Art. 656 c.p.p. allows the Public Prosecutor to suspend the execution order for short prison sentences, pending the convicted person's request for an alternative measure (probation, ordinary home detention, semi-liberty). Law no. 199/2010, enacted to address prison overcrowding, introduces instead "extended" home detention for sentences up to 18 months, providing for the automatic suspension of the committal order if certain objective and subjective requirements are met.

  • Remaining sentence up to 18 months;
  • Absence of convictions for prohibitive crimes under art. 4-bis O.P.;
  • Non-social dangerousness of the convicted person;
  • Suitability of the indicated domicile.

The legislator's intent is different: while art. 656 c.p.p. protects the convicted person's right to request alternative measures, Law 199/2010 aims to reduce the prison population with an emergency measure. Ruling no. 15683/2025 falls precisely at the intersection of these provisions.

A convicted person who, after benefiting from the suspension of sentence execution under art. 656 of the Code of Criminal Procedure, has had their request for an alternative measure to detention rejected by the supervisory court, cannot avail themselves of a further suspension of execution under art. 1 of Law no. 199 of November 26, 2010.

The ruling, clear in itself, excludes the layering of the two suspensions: once the "window" of art. 656 has been exhausted – culminating in rejection by the supervisory court – the convicted person must immediately execute the sentence. Otherwise, a coercive vacuum incompatible with the principle of certainty of punishment (art. 27 of the Constitution) would be created.

Court's Arguments and Consistent Precedents

The Panel refers to precedents no. 25039/2012 and no. 47859/2012, as well as decisions from 2019 and 2020 that had already established the same line, emphasizing that:

  • the suspension under art. 656 c.p.p. is aimed at submitting a request for an alternative measure;
  • the rejection of such request constitutes an updated assessment regarding the absence of merit prerequisites;
  • art. 1 of Law 199/2010 cannot overturn the negative judgment just expressed, under penalty of an unreasonable extension of execution times.

The Court further emphasizes that Law 199/2010 grants the supervisory judge the verification in the execution phase, but does not intervene on the negative judgment already formed on the alternative request.
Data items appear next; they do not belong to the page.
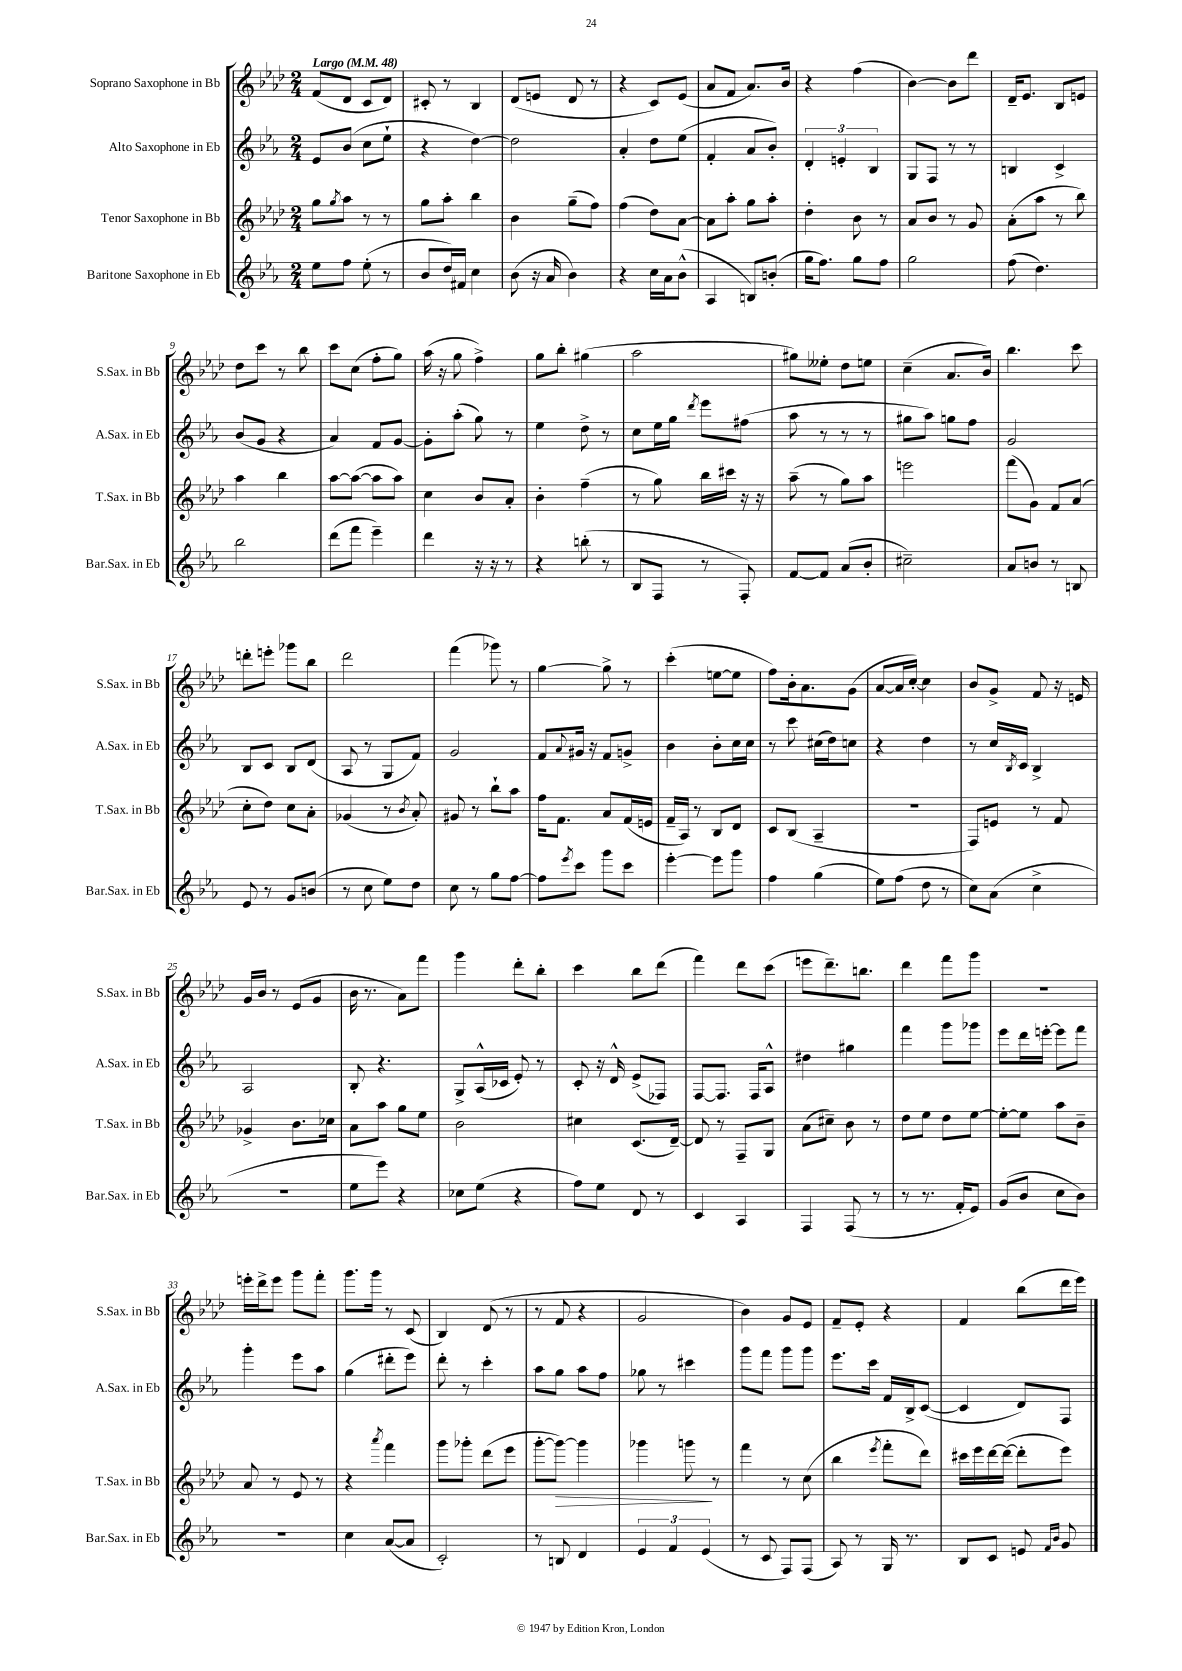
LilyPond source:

<<
\new StaffGroup <<
\new Staff = "s0" \with { instrumentName = "Soprano Saxophone in Bb" shortInstrumentName = "S.Sax. in Bb" } {
    \clef treble \key aes \major \numericTimeSignature \time 2/4 \tempo "Largo" 4 = 48
    f'8( des'8 c'8 des'8) |
    cis'8-. r8 bes4 |
    des'8( e'8 des'8 r8 |
    r4 c'8) ees'8( |
    aes'8 f'8 aes'8.) bes'16 |
    r4 f''4( |
    bes'4~) bes'8 des'''8 |
    des'16-- ees'8. bes8 e'8 |
    des''8 c'''8 r8 bes''8 |
    c'''8 c''8( f''8-. g''8) |
    aes''16( r16 g''8 f''4->) |
    g''8 bes''8-. gis''4( |
    aes''2 |
    gis''8) eeses''8-. des''8 e''8 |
    c''4--( aes'8. bes'16) |
    bes''4. c'''8 |
    d'''8-. e'''8-. ges'''8 bes''8 |
    des'''2 |
    f'''4( ges'''8) r8 |
    g''4~ g''8-> r8 |
    c'''4-.( e''8~ e''8 |
    f''8) bes'16-. aes'8. g'8( |
    aes'8~ aes'16 c''16~-.) c''4 |
    bes'8 g'8-> f'8 r16 e'16 |
    g'16 bes'16 r8 ees'8( g'8 |
    bes'16 r8. aes'8) f'''8 |
    g'''4 des'''8-. bes''8-. |
    c'''4 bes''8 des'''8( |
    f'''4) des'''8 c'''8( |
    e'''8 des'''8.--) b''8. |
    des'''4 f'''8 g'''8 |
    r2 |
    e'''16-. des'''16-> e'''8 g'''8 f'''8-. |
    g'''8. g'''16 r8 c'8( |
    bes4) des'8( r8 |
    r8 f'8 r4 |
    g'2 |
    bes'4) g'8 ees'8 |
    f'8-- ees'8-. r4 |
    f'4 bes''8( des'''16 ees'''16) \bar "|." |
}
\new Staff = "s1" \with { instrumentName = "Alto Saxophone in Eb" shortInstrumentName = "A.Sax. in Eb" } {
    \clef treble \key ees \major \numericTimeSignature \time 2/4
    ees'8 bes'8( c''8 ees''8-! |
    r4 d''4~) |
    d''2 |
    aes'4-. d''8 ees''8( |
    f'4-. aes'8 bes'8-.) |
    \tuplet 3/2 { d'4-. e'4-. bes4 } |
    g8 f8 r8 r8 |
    b4 c'4-> |
    bes'8( g'8 r4 |
    aes'4) f'8 g'8~ |
    g'8-. aes''8-.( g''8) r8 |
    ees''4 d''8-> r8 |
    c''8 ees''16 g''16 \acciaccatura { d'''8 } ees'''8 fis''8( |
    aes''8 r8 r8 r8 |
    gis''8 aes''8) g''8 f''8 |
    g'2 |
    bes8 c'8 bes8 d'8( |
    aes8 r8 g8 f'8) |
    g'2 |
    f'8 \appoggiatura { aes'8 } gis'16 r16 f'8 g'8-> |
    bes'4 bes'8-. c''16 c''16 |
    r8 c'''8 cis''16( d''16) c''8 |
    r4 d''4 |
    r8 c''16 \acciaccatura { bes8 } c'16 bes4-> |
    aes2 |
    bes8-. r4. |
    g8-> aes16-^( ces'16 ees'8-.) r8 |
    c'8-. r16 d'16-^ ees'8->( fes8) |
    f8~ f8. f16 aes8-^ |
    dis''4 gis''4 |
    f'''4 g'''8 ges'''8 |
    ees'''8 d'''16 e'''16~-. e'''8 f'''8 |
    g'''4-. ees'''8 aes''8 |
    g''4( dis'''8-. ees'''8) |
    d'''8-. r8 c'''4-. |
    aes''8 g''8 aes''8 f''8 |
    ges''8 r8 cis'''4 |
    g'''8 f'''8 g'''8 g'''8 |
    ees'''8. c'''16 f'16 bes16-> c'8~( |
    c'4 d'8) f8 \bar "|." |
}
\new Staff = "s2" \with { instrumentName = "Tenor Saxophone in Bb" shortInstrumentName = "T.Sax. in Bb" } {
    \clef treble \key aes \major \numericTimeSignature \time 2/4
    g''8 \acciaccatura { g''8 } aes''8 r8 r8 |
    g''8 aes''8-. bes''4 |
    bes'4 g''8--( f''8) |
    f''4( des''8) aes'8~ |
    aes'8 aes''8-. g''8 aes''8-. |
    des''4-. bes'8 r8 |
    aes'8 bes'8 r8 g'8 |
    aes'8-.( aes''8 r8 bes''8) |
    aes''4 bes''4 |
    aes''8~ aes''8~( aes''8 aes''8) |
    c''4 bes'8 aes'8-. |
    bes'4-. f''4--( |
    r8 g''8) bes''16 cis'''16 r16 r16 |
    aes''8--( r8 g''8) aes''8 |
    e'''2 |
    f'''8( g'8) f'8 aes'8( |
    c''8-. des''8) c''8 aes'8-. |
    ges'4( r8 \acciaccatura { bes'8 } aes'8-.) |
    gis'8 r8 bes''8-! aes''8 |
    f''16 f'8. aes'8 f'16( e'16 |
    f'16-- aes16) r8 bes8 des'8 |
    c'8 bes8( aes4-- |
    R2 |
    f8) e'8 r8 f'8 |
    ges'4-> bes'8. ces''16 |
    aes'8 aes''8 g''8 ees''8 |
    bes'2 |
    cis''4 c'8.( des'16~--) |
    des'8 r8 f8-- g8 |
    aes'8( cis''8--) bes'8 r8 |
    des''8 ees''8 des''8 ees''8~ |
    ees''8~-. ees''8 aes''8 bes'8-- |
    aes'8 r8 ees'8 r8 |
    r4 \acciaccatura { aes'''8 } f'''4 |
    g'''8 ges'''8-. des'''8( ees'''8 |
    g'''8~-. g'''8~\>) g'''4 |
    ges'''4 g'''8\! r8 |
    f'''4 r8 c''8( |
    bes''4 \acciaccatura { ees'''8 } f'''8-. des'''8) |
    cis'''16 ees'''16 des'''16~ des'''16~( des'''8-. ees'''8) \bar "|." |
}
\new Staff = "s3" \with { instrumentName = "Baritone Saxophone in Eb" shortInstrumentName = "Bar.Sax. in Eb" } {
    \clef treble \key ees \major \numericTimeSignature \time 2/4
    ees''8 f''8 ees''8-.( r8 |
    bes'8 d''16) fis'16 c''4 |
    bes'8( r16 aes'16 bes'4) |
    r4 c''16 aes'16 bes'8-^( |
    aes4 b8) b'8-.( |
    g''16 f''8.) g''8 f''8 |
    g''2 |
    f''8( d''4.) |
    bes''2 |
    d'''8( f'''8 ees'''4--) |
    d'''4 r16 r16 r8 |
    r4 b''8-.( r8 |
    bes8 f8 r8 f8-.) |
    f'8~ f'8 aes'8( bes'8-. |
    cis''2--) |
    aes'8 b'8 r8 b8 |
    ees'8 r8 g'8 b'8( |
    r8 c''8 ees''8) d''8 |
    c''8 r8 g''8 f''8~ |
    f''8 \acciaccatura { ees'''8 } c'''8 g'''8 c'''8 |
    ees'''4~-. ees'''8 g'''8 |
    f''4 g''4( |
    ees''8) f''8( d''8 r8 |
    c''8) aes'8( c''4-> |
    r2 |
    ees''8 ees'''8) r4 |
    ces''8 ees''8( r4 |
    f''8) ees''8 d'8 r8 |
    c'4 aes4 |
    f4 f8( r8 |
    r8 r8. f'16-. ees'8) |
    g'8( bes'8 c''8 bes'8) |
    R2 |
    c''4 aes'8~( aes'8 |
    c'2-.) |
    r8 b8 d'4 |
    \tuplet 3/2 { ees'4 f'4 ees'4( } |
    r8 c'8 f8) f8( |
    aes8) r8 g16 r8. |
    bes8 c'8 e'8 \grace { f'16 bes'16 } g'8 \bar "|." |
}
>>
>>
For this reason, anyone who has exhausted – unsuccessfully – the procedure under art. 656 is precluded from any further automatic suspension.

Practical Implications for Defense

In light of this ruling, the defense counsel must:

  • Assess with extreme accuracy the existence of the requirements for the alternative measure before requesting the suspension under art. 656 c.p.p.;
  • Punctually document elements of adherence to treatment, avoiding rejections that would preclude any subsequent suspension;
  • Examine alternative avenues, such as the request for optional deferral under art. 147 c.p., where serious health reasons exist.

Conclusions

With ruling no. 15683/2025, the Court of Cassation consolidates a rigorous approach to criminal execution: a second suspension of the committal order after the failure of the procedure under art. 656 c.p.p. is not admissible. The message is clear: defense strategy must focus on a timely and well-argued request for alternative measures, as "double suspensions" have no place in the current legal system.